[BioC] help with DESeq
Akula, Nirmala (NIH/NIMH) [C]
akulan at mail.nih.gov
Mon Dec 12 22:51:57 CET 2011
Thank you very much Simon for your response.
Nirmala
------------------------------------------------------------------------------------
Nirmala Akula, MS, PhD
Contractor,
Human Genetics Branch
NIMH/NIH
Blg 35, Rm 1A/205
Bethesda, MD - 20892
Phone# 301-451-4258
-----Original Message-----
From: Simon Anders [mailto:anders at embl.de]
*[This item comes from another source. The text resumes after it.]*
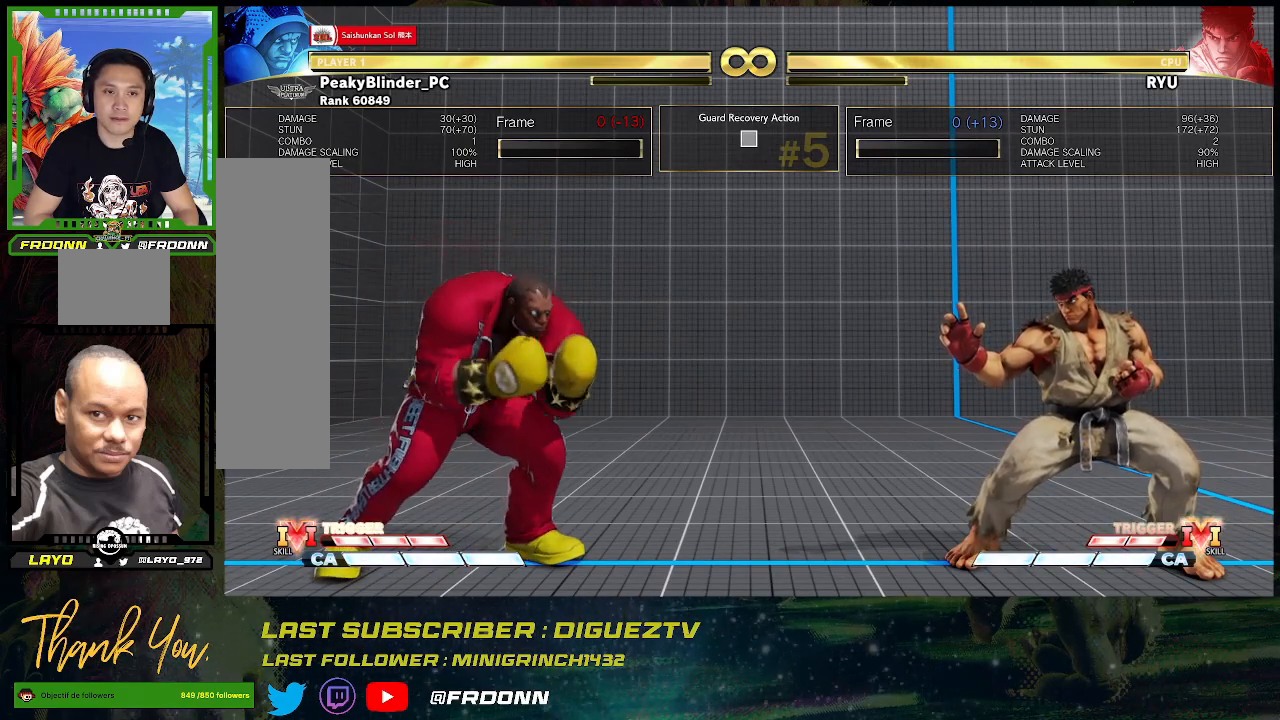
{"buttons": [], "left_stick": "center", "events": []}
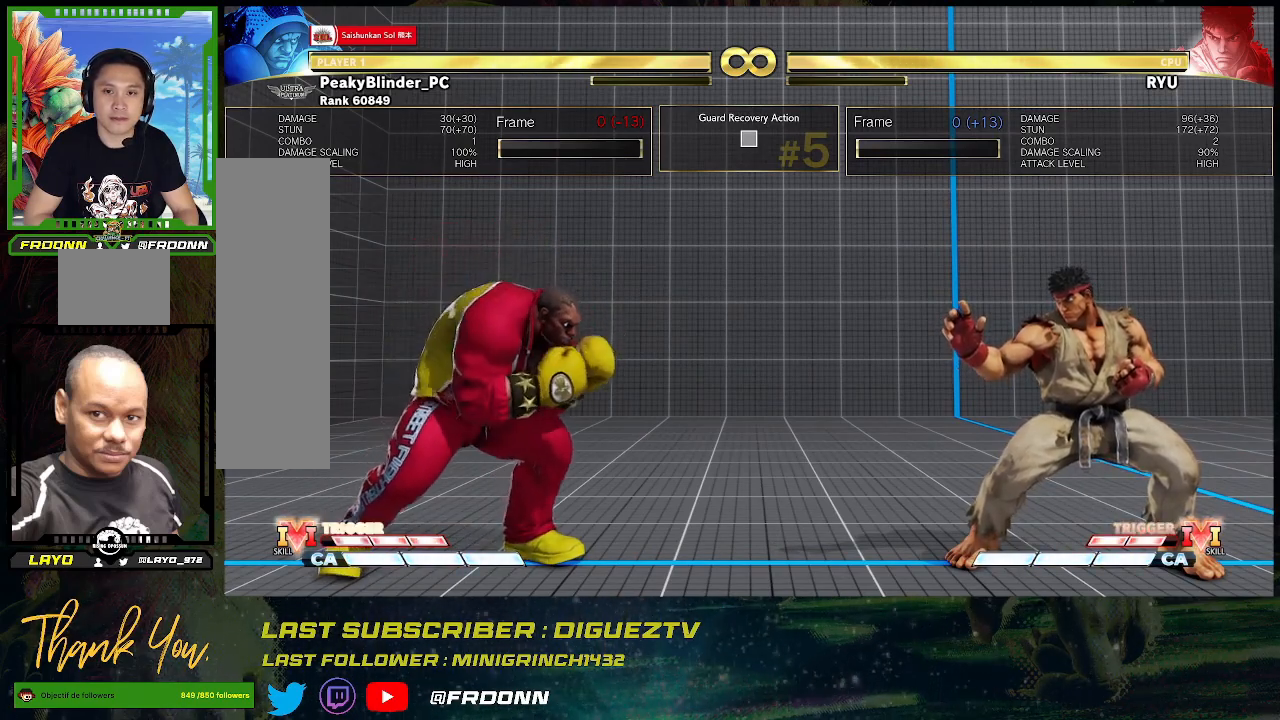
{"buttons": [], "left_stick": "center", "events": [[67, "left_stick", "right"], [150, "left_stick", "center"], [250, "left_stick", "right"], [383, "left_stick", "center"]]}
Sent: Monday, December 12, 2011 4:26 PM
To: Akula, Nirmala (NIH/NIMH) [C]
Cc: bioconductor at r-project.org
Subject: Re: [BioC] help with DESeq
Dear Nirmala
On 2011-12-12 22:01, Akula, Nirmala (NIH/NIMH) [C] wrote:
>> nisc1Design
> Condition RIN Age Sex
> bipolar1 Bipolar 8.8 46 1
> bipolar2 Bipolar 6.0 48 1
> bipolar3 Bipolar 8.9 73 1
> bipolar4 Bipolar 8.0 56 2
> control1 Control 8.5 45 1
> control2 Control 8.6 57 1
> control3 Control 8.0 63 1
> control4 Control 8.1 39 2
> control5 Control 7.9 56 2
We only had factorial designs in mind when implementing DESeq's GLM
facility. It may be possible to tweak it to also accept quantitative
covariates but I am not convinced that this would have many applications.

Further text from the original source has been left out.